Finally! A Simple Way To Prevent Windows 10 Upgrades

Never10 - a simple way to prevent Windows 10 upgrades

Steve Gibson of Gibson Research Corporation is a well-known security expert – cranky, contrarian, deeply wedded to the past (his personal computer runs Windows XP), and old-school in his approach to writing programs. His website is defiantly retro, a fine example of what the Internet looked like twenty years ago.

He just wrote the utility we need to prevent Windows 10 upgrades and remove the persistent notice from the system tray.

Never10 is a miniscule download, only 81k. When you run it (no installation is required), it has one button: “Disable Win10 upgrade.” Push the button and the program will instantly make the registry changes approved by Microsoft for disabling the upgrade. Restart your computer. The notice will be gone and you won’t have an unexpected overnight upgrade.

Seriously, it couldn’t be simpler. Takes ten seconds. Run the tiny downloaded program, push the button, you’re done.

If you’re curious, Steve explains the technical details of how Never10 works and provides some background about it here.

Don’t be too hasty! Windows 10 upgrades are going very well for most people now, six months after the initial release of Windows 10. I think most computers should be upgraded to Windows 10 – details are in this article.

There are, however, some of you who should use the Never10 utility and never upgrade, including: business computers that are more than four years old; laptops with limited hard drive space; and older computers used by people who are conservative by nature and would prefer to avoid risk and change.

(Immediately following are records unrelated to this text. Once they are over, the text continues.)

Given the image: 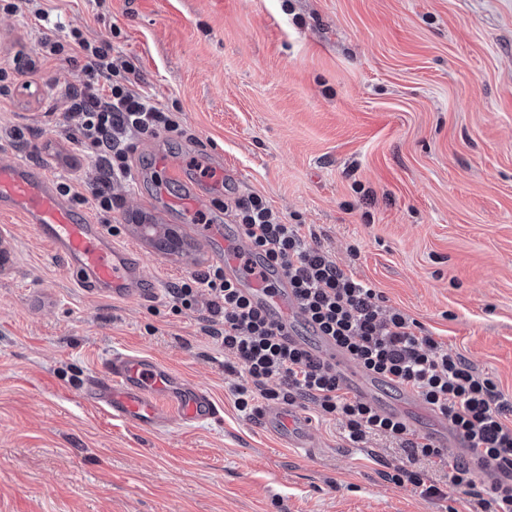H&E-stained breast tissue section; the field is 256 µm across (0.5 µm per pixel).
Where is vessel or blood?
I'll use <instances>...</instances> for the list:
<instances>
[{"instance_id": "vessel-or-blood-1", "label": "vessel or blood", "mask_w": 512, "mask_h": 512, "mask_svg": "<svg viewBox=\"0 0 512 512\" xmlns=\"http://www.w3.org/2000/svg\"><path fill=\"white\" fill-rule=\"evenodd\" d=\"M0 210L15 213L29 224L42 242L64 257L80 285L110 292L117 299L159 295L160 283L145 275L135 249L116 245L106 225L73 210L61 198L55 180L43 170L16 162L0 163ZM246 241L241 233L236 240L222 244L209 239L207 247L226 277L255 306L269 313L285 336H297L299 311L285 272L275 270L266 280L240 274L239 257ZM317 353L335 366L355 395L367 401L376 397L377 379L357 368L331 339L321 338ZM83 400L89 407L150 430L160 426L159 409L163 406L186 424L209 420L217 412L214 400L201 387L156 360L122 352L107 358L104 373L88 378ZM262 419L267 430L288 447L309 448L311 423L297 410L271 406Z\"/></svg>"}]
</instances>
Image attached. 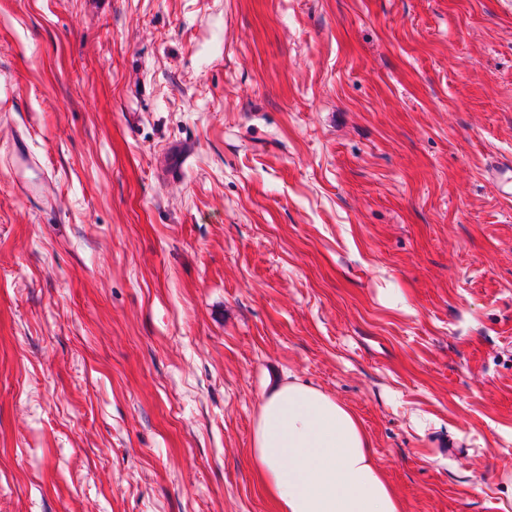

There is another free utility that’s been available for a few months for disabling the Windows 10 upgrades, GWX Control Panel. I’ve recommended it in the past and it’s still available. It’s never been my favorite program; it has to be installed and it has too many options. Never10 is a better choice if you want to put this behind you and get rid of the Microsoft nag screens with absolutely no fuss.

This won’t close the door to Windows 10 permanently, by the way. If you run it again, you can have the Windows 10 notice back in the system tray after the next restart. And you can always start the upgrade manually from this Microsoft page. Don’t be afraid to run Never10 on a Windows 7 or 8 computer if your inclination today is to pass on the upgrade. You’ll be able to change your mind later.

A simple program. Who knew such a thing was still possible?